In the current global crisis situation, we are challenged each and every day to examine our existing thinking patterns and make room for new ideas. How can we do this? By playing through scenarios that we never thought possible in order to be prepared for all eventualities.
Who of us would have thought, for example, that we would have to get used to keeping a distance from other people? With pedestrian simulations, it is possible to plan and play through situations clearly with and without social distancing. New mobility scenarios for the future of our cities can take shape in our heads more easily this way.
Creativity during the coronavirus crisis
Necessity is the mother of invention – also with regard to mobility. Thus, for example, the inventor Karl Drais tinkered – after the Napoleonic Wars that raged until 1815 in Europe – with how people could expand their radius even without a horse (after the wars, there were few horses left). This is how he invented the velocipede.

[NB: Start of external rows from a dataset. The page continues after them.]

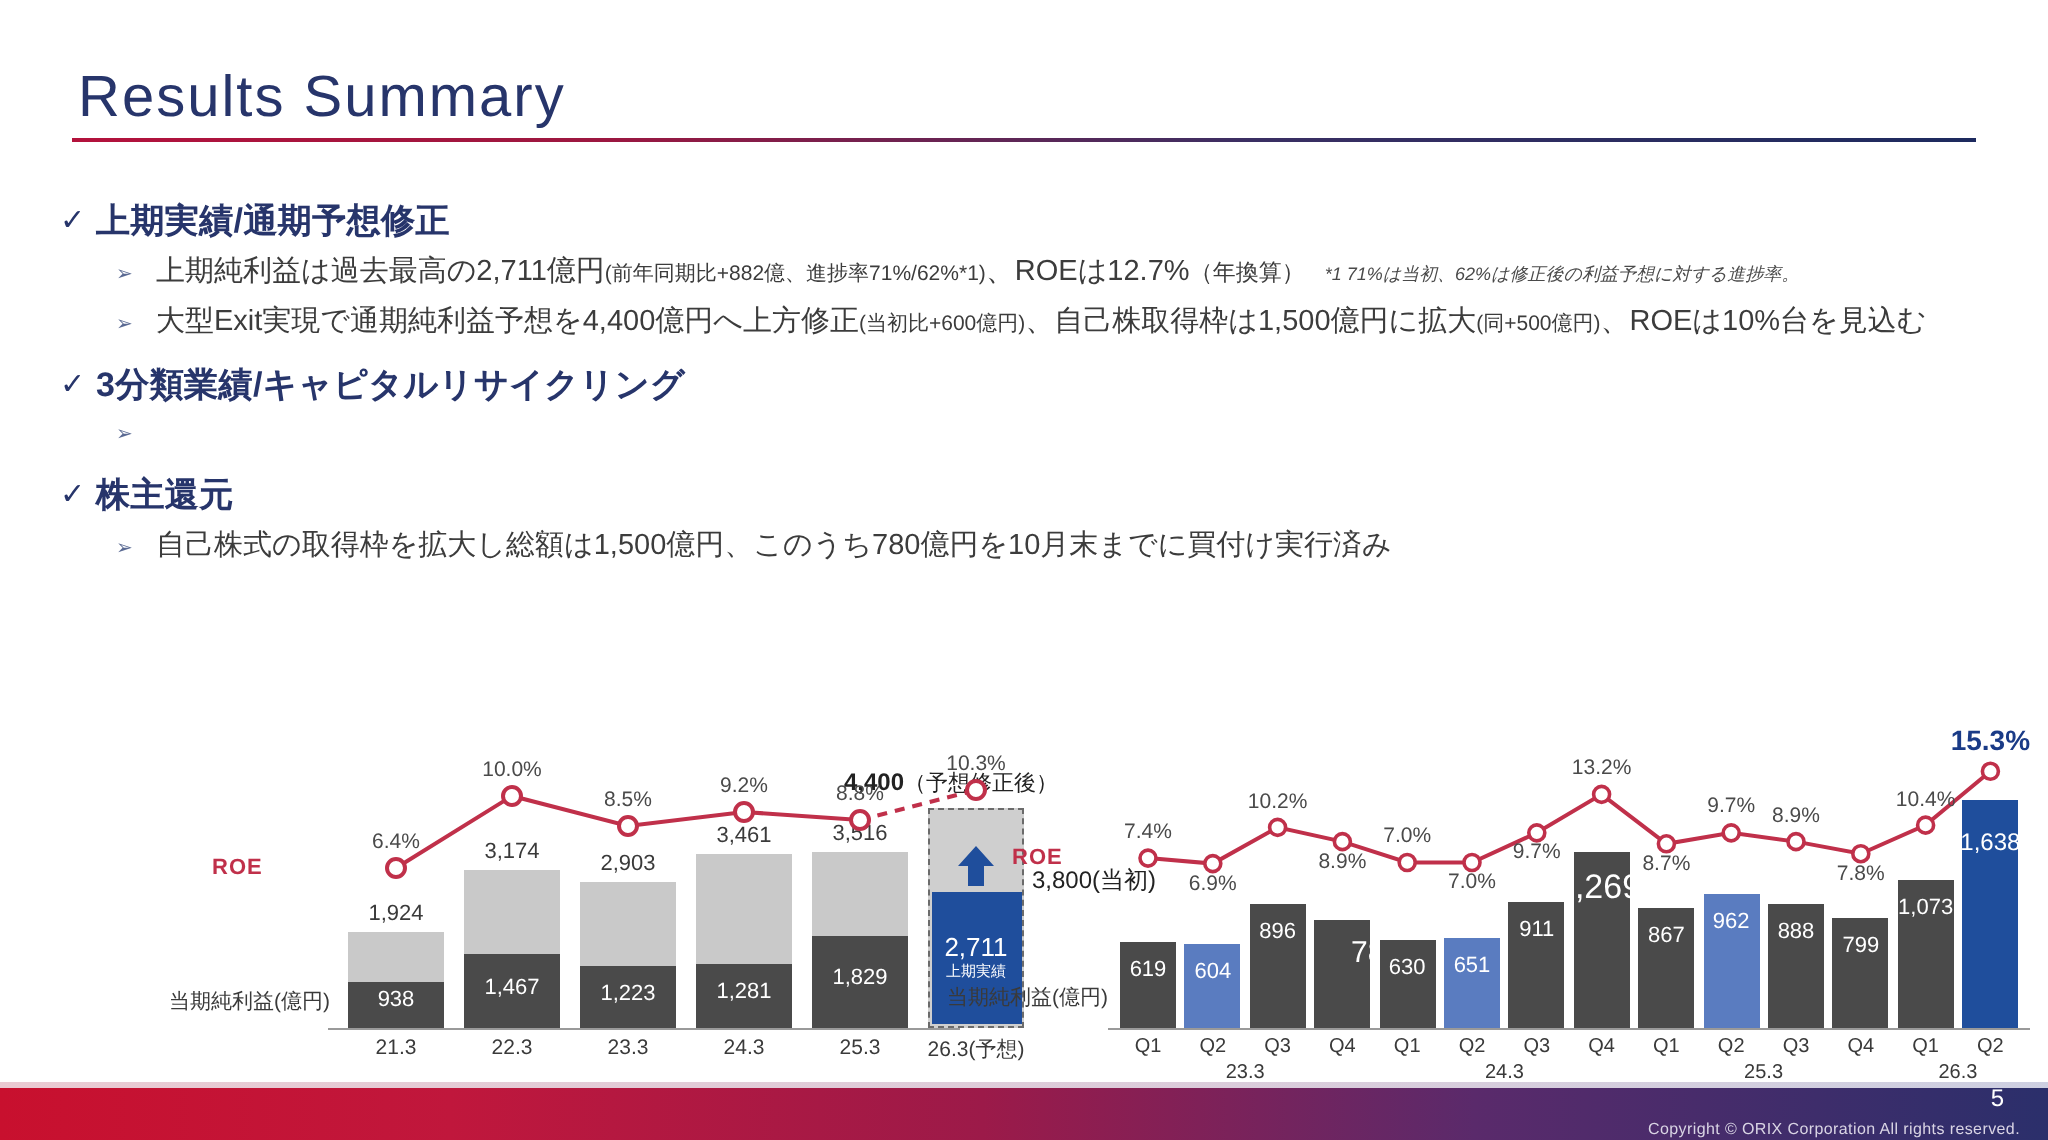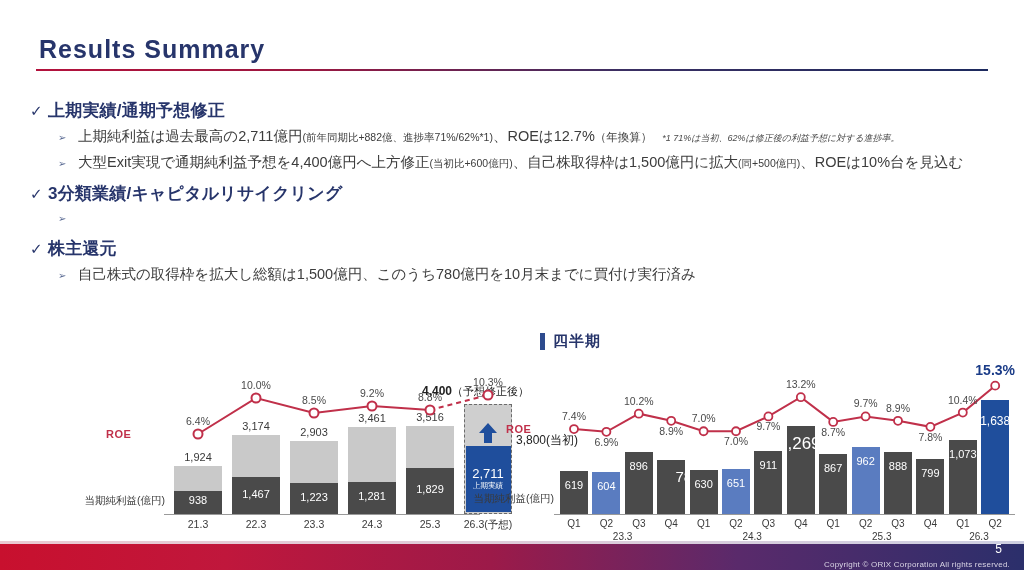--- a/index.html
+++ b/index.html
@@ -8,21 +8,21 @@
     background:#ffffff;
     font-family:"Liberation Sans","DejaVu Sans",sans-serif;
     color:#2b2b2b;
     position:relative;
   }
   .slide{position:relative;width:1024px;height:570px;}
 
   
   .title-wrap{position:absolute;left:36px;top:36px;width:952px;}
   .slide-title{
-    font-size:25px;letter-spacing:1px;color:#27356b;font-weight:700;
+    font-size:29px;letter-spacing:1px;color:#27356b;font-weight:400;
     line-height:26px;padding-left:3px;
   }
   .title-rule{
     margin-top:7px;height:2px;width:952px;
     background:linear-gradient(to right,#b3123c 0%,#9c1740 28%,#3a2f63 62%,#1d2a5e 100%);
   }
 
   
   .body{position:absolute;left:30px;top:96px;width:980px;}
   .lvl1{display:flex;align-items:flex-start;margin-top:4px;}
@@ -183,24 +183,20 @@
         <div class="roe-v" style="left:180px;top:24.999999999999993px;width:60px;">10.0%</div>
         <div class="roe-v" style="left:238px;top:40px;width:60px;">8.5%</div>
         <div class="roe-v" style="left:296px;top:33.00000000000001px;width:60px;">9.2%</div>
         <div class="roe-v" style="left:354px;top:36.99999999999999px;width:60px;">8.8%</div>
         <div class="roe-v" style="left:412px;top:21.999999999999986px;width:60px;">10.3%</div>
         <div class="roe-lbl" style="left:60px;top:74px;">ROE</div>
       </div>
   </div>
 
   <div class="panel" style="left:540px;top:332px;width:484px;height:205px;">
-    <div class="panel-head">
-      <span class="tick-bar"></span>
-      <span class="panel-title">四半期</span>
-    </div>
     <div class="chart" id="quarterly-chart" style="position:absolute;left:-80px;top:22px;width:564px;height:185px;">
         <div class="axis-cap" style="left:-14px;top:138px;width:108px;">当期純利益(億円)</div>
         <div class="axis-line" style="left:94px;top:160px;width:461.2px;"></div>
         <div class="bar bar-dark" style="left:100px;top:117.03411764705882px;width:28px;height:42.96588235294118px;"></div>
         <div class="v-in" style="left:95px;top:125.03411764705882px;width:38px;font-size:11px;">619</div>
         <div class="xtick" style="left:94px;top:164px;width:40px;font-size:10px;">Q1</div>
         <div class="bar bar-blue-lt" style="left:132.4px;top:118.07529411764706px;width:28px;height:41.92470588235294px;"></div>
         <div class="v-in" style="left:127.4px;top:126.07529411764706px;width:38px;font-size:11px;">604</div>
         <div class="xtick" style="left:126.4px;top:164px;width:40px;font-size:10px;">Q2</div>
         <div class="bar bar-dark" style="left:164.8px;top:97.80705882352942px;width:28px;height:62.19294117647059px;"></div>

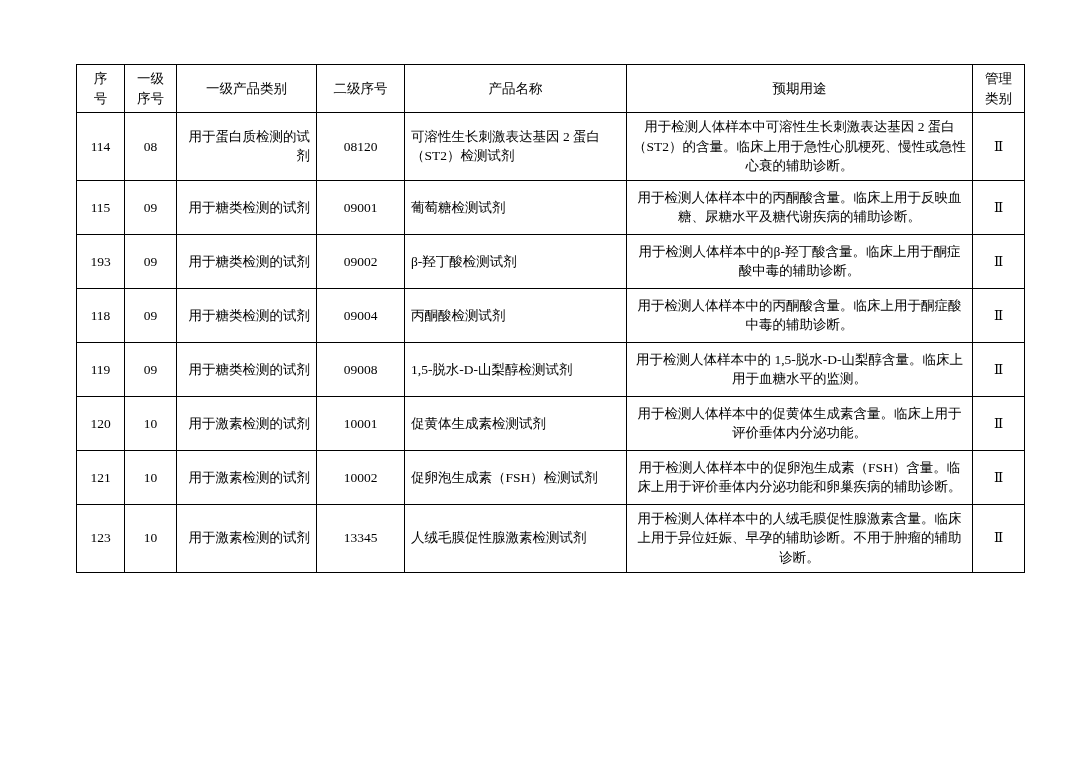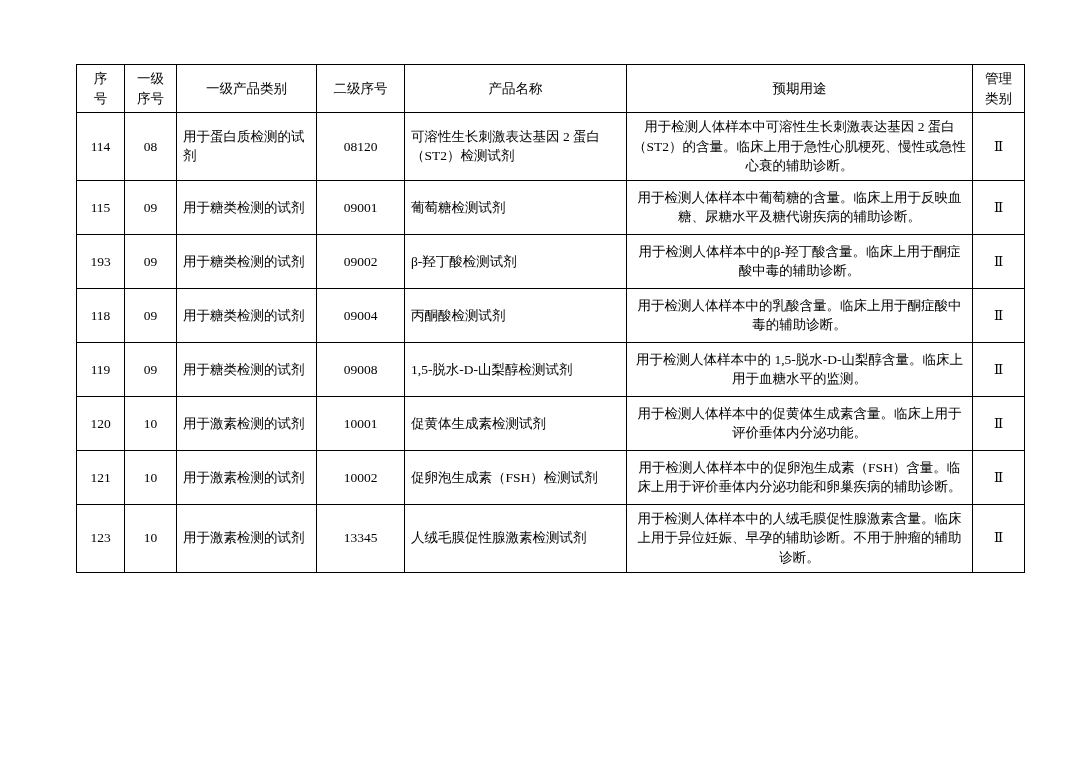--- a/index.html
+++ b/index.html
@@ -46,21 +46,21 @@
   col.c-cat1     { width: 140px; }
   col.c-lvl2     { width: 88px; }
   col.c-name     { width: 222px; }
   col.c-use      { width: 346px; }
   col.c-class    { width: 52px; }
 
   td.seq, td.lvl1, td.lvl2, td.klass {
     text-align: center;
   }
   td.cat1 {
-    text-align: left;
+    text-align: right;
     padding-left: 8px;
   }
   td.name {
     text-align: left;
     padding-left: 8px;
     margin-left: 45px;
   }
   td.use {
     text-align: center;
     padding-left: 7px;
@@ -108,39 +108,39 @@
         <td class="name">可溶性生长刺激表达基因 2 蛋白（ST2）检测试剂</td>
         <td class="use">用于检测人体样本中可溶性生长刺激表达基因 2 蛋白（ST2）的含量。临床上用于急性心肌梗死、慢性或急性心衰的辅助诊断。</td>
         <td class="klass">Ⅱ</td>
       </tr>
       <tr>
         <td class="seq">115</td>
         <td class="lvl1">09</td>
         <td class="cat1">用于糖类检测的试剂</td>
         <td class="lvl2">09001</td>
         <td class="name">葡萄糖检测试剂</td>
-        <td class="use">用于检测人体样本中葡萄糖的含量。临床上用于反映血糖、尿糖水平及糖代谢疾病的辅助诊断。</td>
+        <td class="use">用于检测人体样本中的丙酮酸含量。临床上用于反映血糖、尿糖水平及糖代谢疾病的辅助诊断。</td>
         <td class="klass">Ⅱ</td>
       </tr>
       <tr>
         <td class="seq">193</td>
         <td class="lvl1">09</td>
         <td class="cat1">用于糖类检测的试剂</td>
         <td class="lvl2">09002</td>
         <td class="name">β-羟丁酸检测试剂</td>
         <td class="use">用于检测人体样本中的β-羟丁酸含量。临床上用于酮症酸中毒的辅助诊断。</td>
         <td class="klass">Ⅱ</td>
       </tr>
       <tr>
         <td class="seq">118</td>
         <td class="lvl1">09</td>
         <td class="cat1">用于糖类检测的试剂</td>
         <td class="lvl2">09004</td>
         <td class="name">丙酮酸检测试剂</td>
-        <td class="use">用于检测人体样本中的乳酸含量。临床上用于酮症酸中毒的辅助诊断。</td>
+        <td class="use">用于检测人体样本中的丙酮酸含量。临床上用于酮症酸中毒的辅助诊断。</td>
         <td class="klass">Ⅱ</td>
       </tr>
       <tr>
         <td class="seq">119</td>
         <td class="lvl1">09</td>
         <td class="cat1">用于糖类检测的试剂</td>
         <td class="lvl2">09008</td>
         <td class="name">1,5-脱水-D-山梨醇检测试剂</td>
         <td class="use">用于检测人体样本中的 1,5-脱水-D-山梨醇含量。临床上用于血糖水平的监测。</td>
         <td class="klass">Ⅱ</td>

Today we are trying out new approaches and procedures in order to come to better terms with the uncertainties due to the corona crisis.
Should sidewalks be one-way streets for pedestrians?
What initially appears absurd is suddenly worth a serious consideration. For example: Does it make sense to design one-way streets so that there is less person-to-person contact and there are thus fewer possibilities to transmit Covid-19? The apparent answer is yes, since then there is no two-way traffic.
How effective can this be and how quickly would results occur? The biggest effect could be felt if all pedestrians move equally quickly at the right distance from one another and would not pass each other. The model also shows that pedestrian traffic without two-way traffic generally moves faster – a consideration that is interesting to cities even without the coronavirus.
The queue infront of the supermarket
Our existing buildings and infrastructures are not designed for people maintaining social distancing from one another. Therefore, there are unplanned queues where people and cars congregate in critical areas. Traffic jams are created in places where they did not exist previously.
With simulation software it is possible to virtually plan and play through various new scenarios with regard to fever measurement stations and entry rules for supermarkets.
Passengers seated according to their destination?
Transit planners are being asked to adjust local public transit offerings to current conditions. Their challenge is to meet demand fluctuations and to plan sensible measures that do justice to the requirements of social distancing.
That is why Dr.-Ing. Klaus Bogenberger, Professor of Traffic Engineering at the TU Munich, approached PTV’s modeling experts with the following request: “I am interested in whether the PTV software can also simulate the effects if tram and subway cars were now filled by their destination stations in order to save walking areas and reduce the number of times where people pass one another where the distance is less than two meters.”
For this, we are considering whether passengers should be guided right from the track and before they embark to the entry doors of the tram or train where they can board and be transported in the cars sorted by destination station.